Önümüzdeki üç ay boyunca da fazlaca fazla nüfusa mRNA aşısı yapılacağı için insanların başında pekfazlaca soru işaretinin de bir daha gündeme geldiğini açıklayan Prof. Dr. Yavuz, bunlar içerisinde en hayli kelamı edilen “aşı kısırlık yapıyor” argümanlarına da son noktayı koydu: “neticeleri ne olacak, istenmeyen tesirler olacak mı, alerji yapacak ya da kısırlık yapıyor deniyor örneğin. Elimizdeki datalar yaklaşık bir yıllık artık. Faz 3 çalışmaları geçen yıl başlamıştı bu aşıların. Bir sefer üreme ile ilgili rastgele bir istenmeyen tesir muhakkak görülmedi. Aksine Kovid’e yakalananlarda üreme ile ilgili birtakım istenmeyen sonuçlar ortaya çıkabiliyor. Hastalık, üreme organlarına ziyan verebiliyor. ötürüsıyla kısırlık manasında bir endişe var ise, tam bilakis aşı olunması epey daha önerilen bir şey. Bu aşı ortasında rastgele bir canlı virüs yok. (Organ nakilli, kanser hastası gibi) Bağışıklığı baskılanmış olanlarda da antikor karşılığı değerli ve bu aşının da antikor geliştirme oranı devasa yükseklikte. Bilhassa bu kümenin aşı olmasını tavsiye ediyoruz, zira örneğin kanser hastası geliyor, ‘Kanserim olduğu için aşı olmak istemedim’ diyor. Güvenlik manasında bir sorunu yok aşıların sahiden. Bir yıllık data var elimizde ki, bir yıllık data bir aşı için epeyce değerli. Aşı ile alakalı istenmeyen tesirler esasen birinci 6 ayda ortaya çıkar.”

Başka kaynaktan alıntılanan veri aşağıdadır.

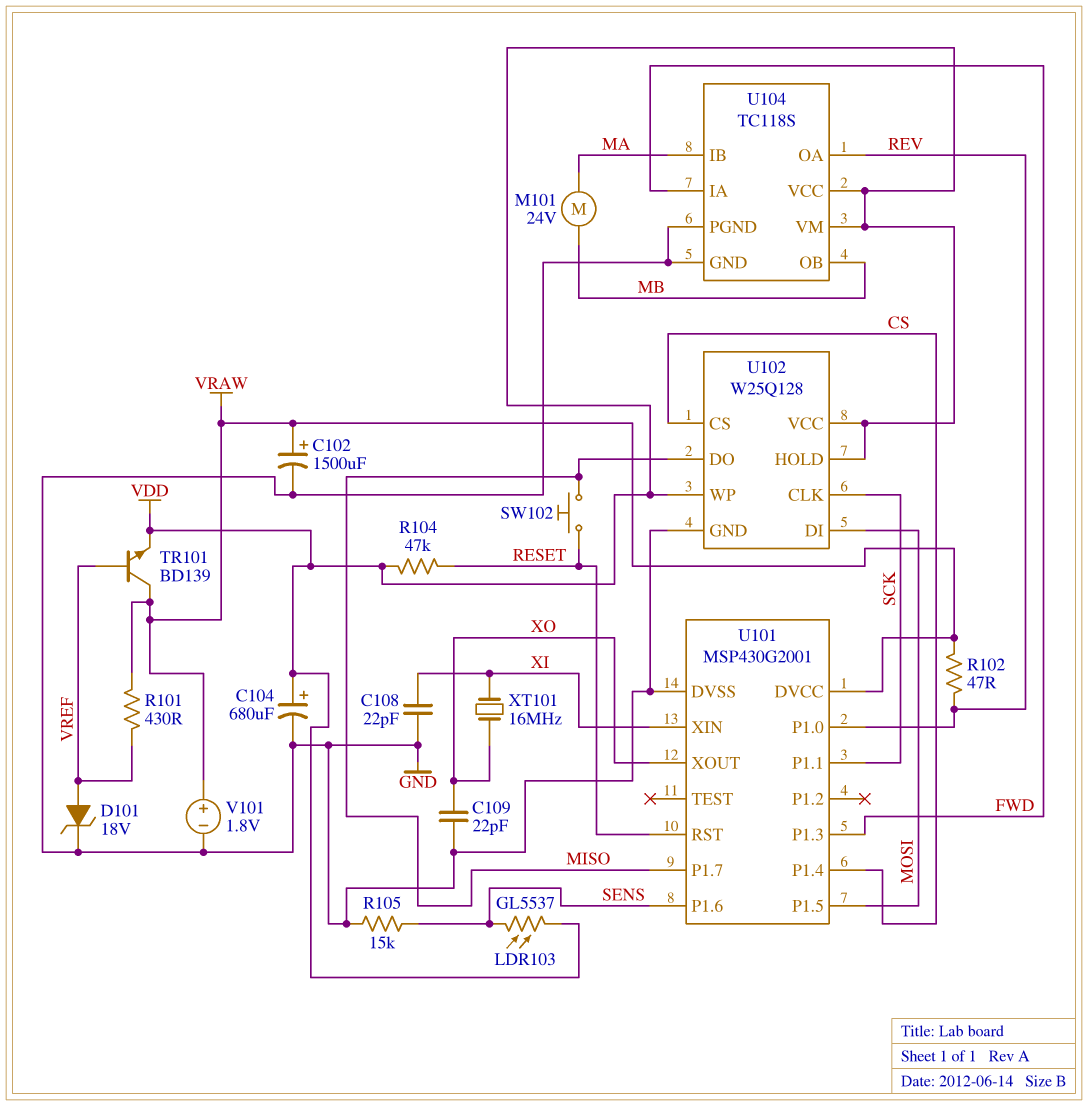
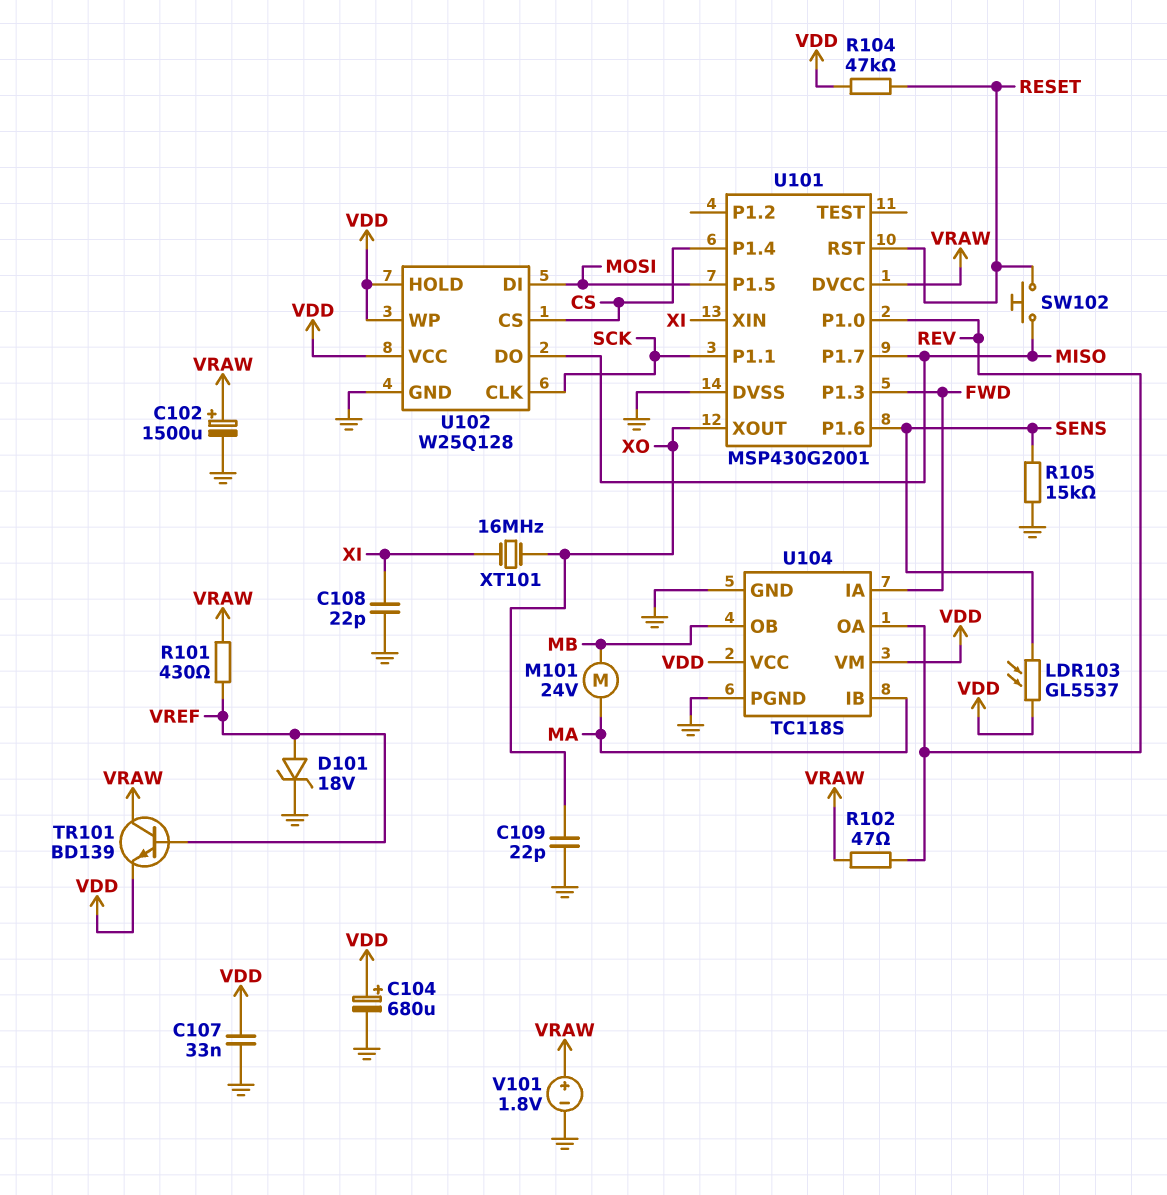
C107: none -> 33nF (GND, VDD)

COVİD 19 AŞISI GRİPTEN DE KORUR MU?
Bu yıl grip hadiselerinin da epey az görüldüğüne işaret eden Prof. Dr. Yavuz, yaygın aşılama ile ileride gribe karşı da bir korunma sağlanıp sağlanamayacağı ile ilgili çabucak hemen net bir şey söylenemeyeceğini fakat bu biçimde bir hipotez olduğunu söylemiş oldu. Yavuz, kelamlarını şöyleki noktaladı: “Grip bu sene fazlaca görülmedi. Eskisi üzere sürveyansı tam olarak yapılamadı gerçi lakin dünyada da epeyce az saptandı. Birebir Güney yarımkürede olduğu üzere, bu biçimde de bekleniyordu aslına bakarsanız, Kuzey yarımkürede de grip dönemi epey epeyce sönük geçti. Bir aşı yaptığınız vakit, özgül olmayan bağışıklık sistemi hücrelerimiz var, onları da biraz eğitiyorsunuz. Bu yalnızca bir hipotez ancak örneğin BCG (verem) aşısında gösterildi bu. Hakikaten de BCG aşısı yapılanlarda (diğer) üst teneffüs yolu enfeksiyonları da epeyce daha az görülüyor. Yani bu eğitilmiş immünite, özgül olmayan hücrelerimizin eğitilmiş olması, öteki hastalıklardan da koruyabilir. Bununla ilgili bir birtakım ispatlar var. Ancak diğer çalışmalarla da desteklenmesi gerekiyor.”